Ahora las llamas se han acercado otra vez, visibles por las noches desde el balcón de mi departamento en el centro de Rosario. Los incendios de las islas son una crisis casi tan grave como la pandemia, agravada por otra: la sequía, que ha hecho bajar el nivel del Paraná así que los pies de los muelles se paran expuestos y un barco encalló. Tierras que normalmente se quedan bajo las aguas del río ahora se secan en el sol casi veraniego, transformándose en lumbre. Como australiano, siempre me ha impresionado la cantidad de agua en este país; sus ríos imponentes hacen que los nuestros parezcan hilos pobres de agua marrón. Eso solo hace más llamativa la escasez actual. Sin embargo la crisis ambiental se esfuma en la preocupación general por el coronavirus y en algunas de las grietas de la vida argentina: entre el gobierno federal y los medios, con su miopía porteña, y el resto del país; entre provincias, así que Santa Fe depende de Entre Ríos para afrontar lo que está pasando en el otro lado del Paraná; entre la soja y el ganado; y entre la ciudad y el campo. Para los rosarinos las islas son zonas de ocio en los meses calurosos; reman entre sus playas en sus kayaks. Para los ganaderos, los humedales son tierras donde pueden pastar su ganado. Parece que utilizan su conocimiento íntimo de las islas de manera distinta: para incendiarlas, sabiendo que las probabilidades de ser aprehendidos sean muy bajas. Cuando las autoridades llegan para apagar los incendios, sus autores simplemente esperan hasta que los brigadistas y los aviones salgan de la zona y los prenden otra vez. Es una provocativa declaración de propiedad impune: las islas son nuestras, y ustedes no pueden impedirnos hacer cualquier cosa con ellas.

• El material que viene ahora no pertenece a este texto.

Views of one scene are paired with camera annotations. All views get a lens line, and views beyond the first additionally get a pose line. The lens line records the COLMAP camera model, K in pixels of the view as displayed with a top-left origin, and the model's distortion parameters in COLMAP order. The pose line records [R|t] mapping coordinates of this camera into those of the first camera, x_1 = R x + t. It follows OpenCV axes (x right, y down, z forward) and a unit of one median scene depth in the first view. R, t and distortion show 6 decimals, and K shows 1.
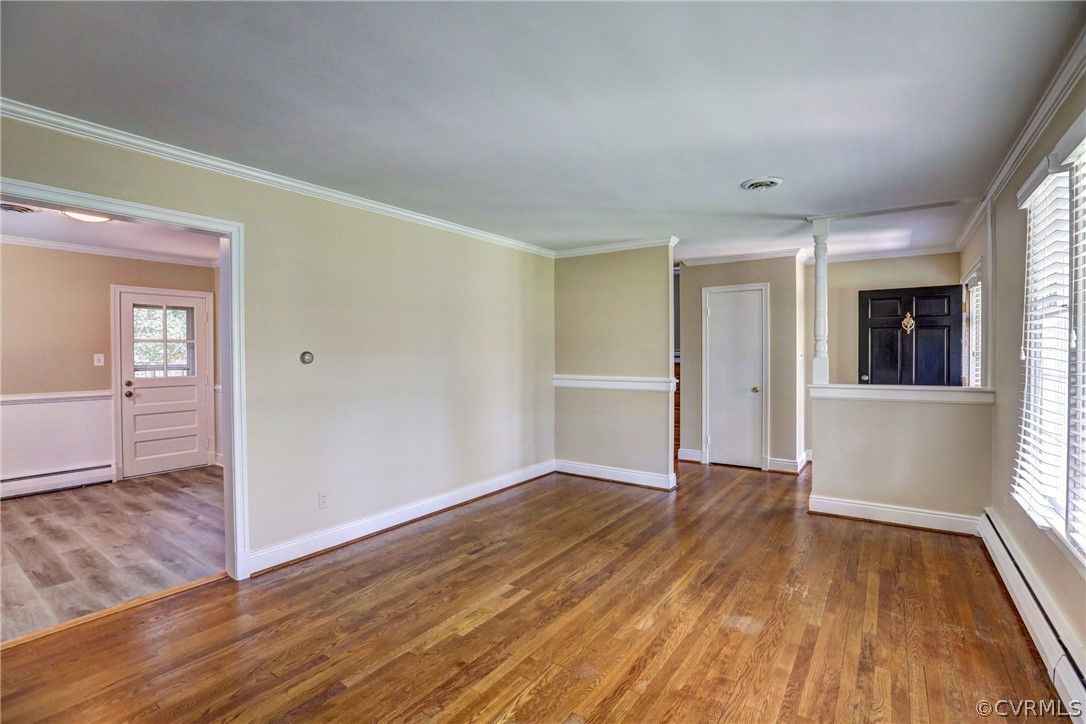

Mientras tanto, los barbijos de los rosarinos adquieren otro propósito, como protección contra el aire asfixiante. Anteriormente se pudo ver focos individuales de fuego en el horizonte, pero ahora el humo se ha vuelto una cortina general. Otra nueva normalidad, el cielo azul es solo una memoria. A diferencia de los incendios australianos, los incendios en las islas no amenazan de forma directa los hogares de los rosarinos: no es una urgencia, sino una cotidianidad deprimente. Te invade los pulmones y te impregna el cabello, acompañada por las fotos de animales muertos y tierras reducidas a cenizas. De alguna manera esta destrucción sostenida es más deprimente que un desastre que llega como un relámpago, porque sus autores te dejan tan poca esperanza por el futuro. En tierras selváticas desbrozarlas tiene una cierta lógica, pero en medio de las pampas infinitas argentinas, incluso con la competencia del nuevo cultivo de soja, quemar 55 mil hectáreas para que pasten cientos de ganado es puro vandalismo. ¿Nuestro futuro será así, el clima y nuestras costumbres destructoras uniendo fuerzas para hacer cada vez más difícil nuestra supervivencia? En tal caso, esta época de humo podría ser solo un aprendizaje de vivir con fuego.